OBJETIVO DO EXERCÍCIO: Retorne, sem qualquer alteração, as linhas do material entre a que contém "collection date as typed: 25 Mar 1991" e a que contém "name author: Schnizl.", inclusive.

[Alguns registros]
________________________________________
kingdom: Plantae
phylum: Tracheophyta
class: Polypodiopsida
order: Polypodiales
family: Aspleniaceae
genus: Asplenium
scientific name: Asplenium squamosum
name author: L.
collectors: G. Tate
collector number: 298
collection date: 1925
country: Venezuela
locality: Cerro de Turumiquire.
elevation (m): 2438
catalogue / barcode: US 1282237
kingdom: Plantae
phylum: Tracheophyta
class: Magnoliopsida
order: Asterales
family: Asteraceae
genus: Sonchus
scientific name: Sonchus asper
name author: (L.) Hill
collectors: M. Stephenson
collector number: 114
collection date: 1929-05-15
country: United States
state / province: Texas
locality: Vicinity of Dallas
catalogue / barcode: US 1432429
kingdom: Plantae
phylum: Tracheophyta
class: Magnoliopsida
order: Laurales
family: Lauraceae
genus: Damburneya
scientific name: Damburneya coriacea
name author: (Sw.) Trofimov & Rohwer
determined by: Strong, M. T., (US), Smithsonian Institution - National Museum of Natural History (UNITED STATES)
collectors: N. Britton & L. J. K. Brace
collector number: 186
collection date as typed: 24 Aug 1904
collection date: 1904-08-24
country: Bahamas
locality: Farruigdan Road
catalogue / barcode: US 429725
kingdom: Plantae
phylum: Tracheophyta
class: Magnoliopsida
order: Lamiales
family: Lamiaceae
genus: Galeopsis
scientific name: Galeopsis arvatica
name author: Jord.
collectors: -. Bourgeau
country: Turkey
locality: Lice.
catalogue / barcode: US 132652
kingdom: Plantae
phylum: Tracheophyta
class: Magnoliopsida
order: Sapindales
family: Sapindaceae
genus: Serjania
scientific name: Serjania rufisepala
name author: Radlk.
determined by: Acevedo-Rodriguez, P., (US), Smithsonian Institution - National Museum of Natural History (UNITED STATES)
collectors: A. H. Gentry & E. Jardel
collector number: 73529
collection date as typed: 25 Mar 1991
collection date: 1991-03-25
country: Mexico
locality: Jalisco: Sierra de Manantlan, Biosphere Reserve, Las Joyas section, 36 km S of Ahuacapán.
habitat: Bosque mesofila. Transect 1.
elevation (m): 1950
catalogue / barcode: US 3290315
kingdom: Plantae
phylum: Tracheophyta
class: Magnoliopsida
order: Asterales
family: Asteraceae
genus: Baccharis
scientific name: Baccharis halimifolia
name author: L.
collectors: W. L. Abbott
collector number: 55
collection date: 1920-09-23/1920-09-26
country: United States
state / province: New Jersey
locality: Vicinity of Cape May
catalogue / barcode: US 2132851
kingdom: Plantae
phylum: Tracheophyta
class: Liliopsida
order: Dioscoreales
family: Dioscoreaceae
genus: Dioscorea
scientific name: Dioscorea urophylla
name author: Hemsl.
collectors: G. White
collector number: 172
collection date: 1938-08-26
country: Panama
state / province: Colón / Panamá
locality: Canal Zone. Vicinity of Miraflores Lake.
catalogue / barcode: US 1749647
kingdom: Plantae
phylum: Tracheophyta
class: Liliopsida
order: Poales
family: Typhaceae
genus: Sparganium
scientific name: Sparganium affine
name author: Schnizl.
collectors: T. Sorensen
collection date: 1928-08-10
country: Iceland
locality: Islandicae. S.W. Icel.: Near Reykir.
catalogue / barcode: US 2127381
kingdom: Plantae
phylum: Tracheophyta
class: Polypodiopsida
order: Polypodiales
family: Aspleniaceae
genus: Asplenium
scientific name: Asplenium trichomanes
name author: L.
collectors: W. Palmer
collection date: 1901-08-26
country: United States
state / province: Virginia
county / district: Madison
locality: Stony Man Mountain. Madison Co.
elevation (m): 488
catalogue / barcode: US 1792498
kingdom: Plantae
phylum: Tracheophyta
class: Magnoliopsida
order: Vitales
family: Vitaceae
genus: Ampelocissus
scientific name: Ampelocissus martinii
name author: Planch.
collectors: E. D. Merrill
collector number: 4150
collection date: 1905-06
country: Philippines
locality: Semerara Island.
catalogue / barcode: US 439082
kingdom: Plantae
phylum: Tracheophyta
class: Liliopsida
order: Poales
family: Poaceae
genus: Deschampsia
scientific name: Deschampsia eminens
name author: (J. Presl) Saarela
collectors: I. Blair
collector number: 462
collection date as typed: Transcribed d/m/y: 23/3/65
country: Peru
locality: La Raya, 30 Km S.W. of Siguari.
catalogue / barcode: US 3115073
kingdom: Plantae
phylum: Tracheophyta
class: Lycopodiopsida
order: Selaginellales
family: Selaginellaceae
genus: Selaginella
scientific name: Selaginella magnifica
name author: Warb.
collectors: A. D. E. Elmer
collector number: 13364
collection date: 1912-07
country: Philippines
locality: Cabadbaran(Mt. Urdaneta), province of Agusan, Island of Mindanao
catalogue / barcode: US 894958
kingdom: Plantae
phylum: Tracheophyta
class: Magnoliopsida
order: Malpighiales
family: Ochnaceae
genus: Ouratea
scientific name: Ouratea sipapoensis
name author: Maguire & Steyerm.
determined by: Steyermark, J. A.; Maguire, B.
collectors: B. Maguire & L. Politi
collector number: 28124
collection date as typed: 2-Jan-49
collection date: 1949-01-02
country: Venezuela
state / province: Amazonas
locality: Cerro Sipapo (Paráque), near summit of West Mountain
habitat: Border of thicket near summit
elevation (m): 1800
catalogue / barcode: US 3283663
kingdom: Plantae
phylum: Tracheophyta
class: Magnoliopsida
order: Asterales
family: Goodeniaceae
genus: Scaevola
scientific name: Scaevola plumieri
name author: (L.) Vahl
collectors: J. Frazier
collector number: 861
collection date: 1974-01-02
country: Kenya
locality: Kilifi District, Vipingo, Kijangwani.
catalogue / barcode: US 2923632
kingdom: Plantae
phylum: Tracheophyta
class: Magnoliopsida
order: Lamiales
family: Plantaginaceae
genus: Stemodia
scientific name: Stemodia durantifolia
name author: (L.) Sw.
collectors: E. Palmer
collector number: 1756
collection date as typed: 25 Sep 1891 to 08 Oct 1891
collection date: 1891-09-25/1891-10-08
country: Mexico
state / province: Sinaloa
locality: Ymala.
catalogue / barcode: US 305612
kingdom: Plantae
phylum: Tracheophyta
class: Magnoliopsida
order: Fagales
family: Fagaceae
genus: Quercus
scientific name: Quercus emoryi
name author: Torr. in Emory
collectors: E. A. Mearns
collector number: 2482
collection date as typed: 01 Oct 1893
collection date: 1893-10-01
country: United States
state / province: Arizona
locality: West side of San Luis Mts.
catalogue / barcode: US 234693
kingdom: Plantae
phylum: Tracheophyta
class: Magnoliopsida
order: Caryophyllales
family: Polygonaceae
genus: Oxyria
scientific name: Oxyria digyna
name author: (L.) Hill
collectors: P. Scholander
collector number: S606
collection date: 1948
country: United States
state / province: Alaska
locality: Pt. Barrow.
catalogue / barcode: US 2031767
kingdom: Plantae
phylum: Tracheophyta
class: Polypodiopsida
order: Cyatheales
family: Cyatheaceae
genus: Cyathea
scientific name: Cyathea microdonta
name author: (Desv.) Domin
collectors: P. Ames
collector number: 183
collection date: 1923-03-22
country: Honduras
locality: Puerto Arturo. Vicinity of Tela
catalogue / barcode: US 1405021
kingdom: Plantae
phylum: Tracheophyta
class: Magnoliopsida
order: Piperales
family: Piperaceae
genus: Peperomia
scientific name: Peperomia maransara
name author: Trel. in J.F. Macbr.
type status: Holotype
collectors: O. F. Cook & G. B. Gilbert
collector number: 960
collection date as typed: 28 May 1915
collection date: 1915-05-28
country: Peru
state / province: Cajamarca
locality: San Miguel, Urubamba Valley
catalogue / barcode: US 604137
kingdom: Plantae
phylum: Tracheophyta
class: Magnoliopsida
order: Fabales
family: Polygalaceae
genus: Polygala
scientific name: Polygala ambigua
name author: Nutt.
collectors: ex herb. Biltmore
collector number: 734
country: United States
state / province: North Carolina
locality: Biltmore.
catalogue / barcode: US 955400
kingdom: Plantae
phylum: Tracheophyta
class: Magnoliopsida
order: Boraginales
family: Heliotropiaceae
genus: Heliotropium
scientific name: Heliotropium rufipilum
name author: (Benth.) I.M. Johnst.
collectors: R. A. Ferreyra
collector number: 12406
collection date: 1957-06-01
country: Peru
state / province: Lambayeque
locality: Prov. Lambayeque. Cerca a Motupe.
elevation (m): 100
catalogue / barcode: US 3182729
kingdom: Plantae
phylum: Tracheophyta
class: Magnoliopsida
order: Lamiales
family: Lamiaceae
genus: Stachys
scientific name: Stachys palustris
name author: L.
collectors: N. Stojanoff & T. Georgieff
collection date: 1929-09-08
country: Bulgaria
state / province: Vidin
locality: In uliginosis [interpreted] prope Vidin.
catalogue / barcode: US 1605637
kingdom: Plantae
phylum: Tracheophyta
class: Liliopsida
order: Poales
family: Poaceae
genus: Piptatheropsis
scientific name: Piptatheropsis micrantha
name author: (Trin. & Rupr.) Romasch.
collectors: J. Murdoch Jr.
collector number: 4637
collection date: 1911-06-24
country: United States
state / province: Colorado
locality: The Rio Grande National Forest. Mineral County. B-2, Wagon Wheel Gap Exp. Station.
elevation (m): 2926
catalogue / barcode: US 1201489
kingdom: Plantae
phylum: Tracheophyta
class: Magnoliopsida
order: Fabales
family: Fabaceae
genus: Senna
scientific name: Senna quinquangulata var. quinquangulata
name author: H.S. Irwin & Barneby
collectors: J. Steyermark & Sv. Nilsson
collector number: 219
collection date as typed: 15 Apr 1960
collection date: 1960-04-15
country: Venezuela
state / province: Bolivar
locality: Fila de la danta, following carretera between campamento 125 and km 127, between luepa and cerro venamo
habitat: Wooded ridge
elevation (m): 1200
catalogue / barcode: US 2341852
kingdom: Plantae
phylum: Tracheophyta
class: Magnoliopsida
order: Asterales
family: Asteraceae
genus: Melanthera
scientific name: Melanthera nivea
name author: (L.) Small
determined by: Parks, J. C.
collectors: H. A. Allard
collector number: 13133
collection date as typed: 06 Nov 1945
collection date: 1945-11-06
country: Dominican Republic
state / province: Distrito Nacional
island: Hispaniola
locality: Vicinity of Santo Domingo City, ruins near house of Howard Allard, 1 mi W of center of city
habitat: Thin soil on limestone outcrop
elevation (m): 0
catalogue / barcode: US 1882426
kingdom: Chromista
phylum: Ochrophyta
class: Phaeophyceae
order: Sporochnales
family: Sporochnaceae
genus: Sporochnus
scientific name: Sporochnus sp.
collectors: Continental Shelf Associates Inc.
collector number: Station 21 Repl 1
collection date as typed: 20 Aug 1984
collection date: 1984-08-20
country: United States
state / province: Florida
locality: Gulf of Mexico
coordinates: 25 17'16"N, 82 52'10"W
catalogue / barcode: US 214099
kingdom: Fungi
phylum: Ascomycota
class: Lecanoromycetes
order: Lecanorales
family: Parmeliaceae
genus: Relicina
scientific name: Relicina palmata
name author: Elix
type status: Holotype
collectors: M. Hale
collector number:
________________________________________
RESPOSTA À TAREFA:
collection date as typed: 25 Mar 1991
collection date: 1991-03-25
country: Mexico
locality: Jalisco: Sierra de Manantlan, Biosphere Reserve, Las Joyas section, 36 km S of Ahuacapán.
habitat: Bosque mesofila. Transect 1.
elevation (m): 1950
catalogue / barcode: US 3290315
kingdom: Plantae
phylum: Tracheophyta
class: Magnoliopsida
order: Asterales
family: Asteraceae
genus: Baccharis
scientific name: Baccharis halimifolia
name author: L.
collectors: W. L. Abbott
collector number: 55
collection date: 1920-09-23/1920-09-26
country: United States
state / province: New Jersey
locality: Vicinity of Cape May
catalogue / barcode: US 2132851
kingdom: Plantae
phylum: Tracheophyta
class: Liliopsida
order: Dioscoreales
family: Dioscoreaceae
genus: Dioscorea
scientific name: Dioscorea urophylla
name author: Hemsl.
collectors: G. White
collector number: 172
collection date: 1938-08-26
country: Panama
state / province: Colón / Panamá
locality: Canal Zone. Vicinity of Miraflores Lake.
catalogue / barcode: US 1749647
kingdom: Plantae
phylum: Tracheophyta
class: Liliopsida
order: Poales
family: Typhaceae
genus: Sparganium
scientific name: Sparganium affine
name author: Schnizl.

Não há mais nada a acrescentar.